The movie, which is currently streaming on Netflix, is as much about Angela’s miraculous story of surviving with only a 20 percent chance to live as it is a cautionary tale for women when it comes to getting the healthcare they deserve.
BlackDoctor.org recently went behind-the-scenes with Angela to learn how she’s helping other women to save their own lives.
BlackDoctor.org (BDO): With this being your first pregnancy, did your doctor or anyone ever talk to you and your husband about possible pregnancy risks and what’s considered “normal” during pregnancy?
Angela Burgin Logan (ABL): As this was my first pregnancy, I was excited, eager and equipped with what I thought was the right information and support to help me have a successful pregnancy. I consulted with my doctor about pregnancy risks and watch outs when I first learned that I was pregnant. We spoke of conditions such as gestational diabetes particularly, as I have parents who suffer from the disease, iron deficiency anemia, maintaining a healthy pregnancy weight and watching out for severe and persistent headaches. The disease of preeclampsia itself is not a condition that we spoke of or that he advised me about. I also reached out to other women who had successful pregnancies about what is considered normal during pregnancy. It became clear to me after having gone through my near miss that both women and health care providers need to be more aware of the pregnancy complication preeclampsia.
BDO: Looking back, what are the basic core questions every pregnant woman should ask her doctor? Are there specific tests she should ask for?

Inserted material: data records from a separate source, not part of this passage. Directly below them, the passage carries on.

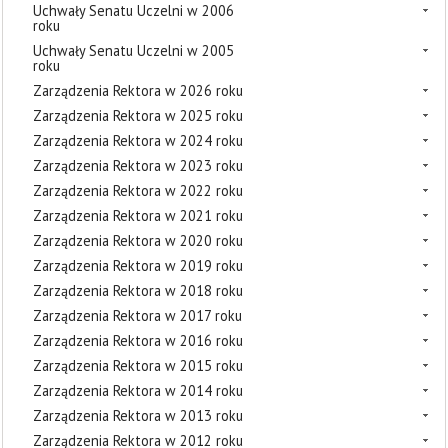
Uchwały Senatu Uczelni w 2006
roku
Uchwały Senatu Uczelni w 2005
roku
Zarządzenia Rektora w 2026 roku
Zarządzenia Rektora w 2025 roku
Zarządzenia Rektora w 2024 roku
Zarządzenia Rektora w 2023 roku
Zarządzenia Rektora w 2022 roku
Zarządzenia Rektora w 2021 roku
Zarządzenia Rektora w 2020 roku
Zarządzenia Rektora w 2019 roku
Zarządzenia Rektora w 2018 roku
Zarządzenia Rektora w 2017 roku
Zarządzenia Rektora w 2016 roku
Zarządzenia Rektora w 2015 roku
Zarządzenia Rektora w 2014 roku
Zarządzenia Rektora w 2013 roku
Zarządzenia Rektora w 2012 roku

ABL: Every pregnant woman should be prepared to discuss the “three P’s” as I call it. The three “P’s” are having a “PEP” talk, getting personal with your health care provider and preparing your pregnancy plan. “PEP” is an acronym that stands for: Preeclampsia, which is pregnancy-induced high blood pressure. Embolism, which is a blood clot that moves to the lung and Postpartum hemorrhage, which is severe bleeding during or soon after giving birth. Your “PEP” talk with your doctor should include learning more about the signs and symptoms of “PEP” and what you will jointly do if you experience any of the issues associated with “PEP.” Next, you have to get personal with your doctor and health care providers. They need to know your history, age and any factors that could contribute to decreasing your chances of having a healthy pregnancy. Your personal background and history will help a doctor share with you what potential complications you could experience, as they vary according to ethnicity, age, weight, your overall health and more. After getting personal with your doctor that will allow your health care provider to share with you if you are at an increased risk for specific complications or conditions. Finally, you want to ask your doctor about creating a plan for you for each trimester of your pregnancy so that you can successfully get through each stage. Your plan will provide you with a complete understanding of what to expect during each trimester, including things like how much weight you should be gaining and at what rate.

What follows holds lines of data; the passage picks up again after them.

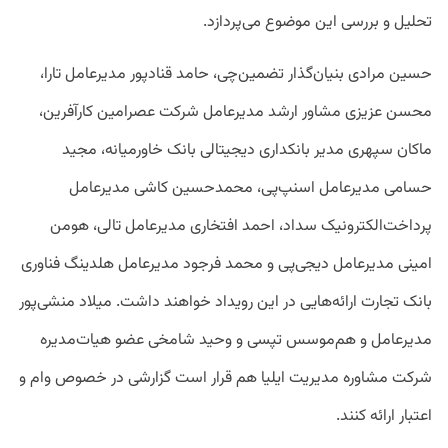
تحلیل و بررسی این موضوع می‌پردازد.
حسین مرادی بنیان‌گذار تضمین‌چی، حامد قنادپور مدیرعامل تارا،
محسن عزیزی مشاور ارشد مدیرعامل شرکت عصرامین کارآفرین،
ماکان سپهری مدیر بانکداری دیجیتالی بانک خاورمیانه، مجید
حسامی مدیرعامل اسنپ‌پی، محمدحسین کاشی مدیرعامل
پرداخت‌الکترونیک سداد، احمد افتخاری مدیرعامل تالی، هومن
امینی مدیرعامل دیجی‌پی و محمد فرجود مدیرعامل هلدینگ فناوری
بانک تجارت ارائه‌هایی در این رویداد خواهند داشت. میلاد منشی‌پور
مدیرعامل و هم‌موسس تپسی و وحید شامخی عضو هیات‌مدیره
شرکت مشاوره مدیریت ایلیا هم قرار است گزارشی در خصوص وام و
اعتبار ارائه کنند.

Every pregnant woman should have specific tests which will vary based on a woman’s age and other health factors. However, as a rule the tests every pregnant woman should have are an ultrasound, which is test that will determine how far a woman is in her pregnancy, the size and position of the baby and can be used to determine if there are potential abnormalities with the baby. Blood tests and prenatal screenings are something every pregnant woman should have at various stages of her pregnancy. Blood tests will be used to determine everything from screening for infections, blood type, RH factor and can determine if there is the presence of elevated blood platelets. Urine tests are critical to take throughout your pregnancy A urine test is used to assess if you have a bladder or kidney infection, diabetes, dehydration and preeclampsia which can be assessed by screening for high levels of proteins, ketones and bacteria. This combined with having high blood pressure would indicate preeclampsia.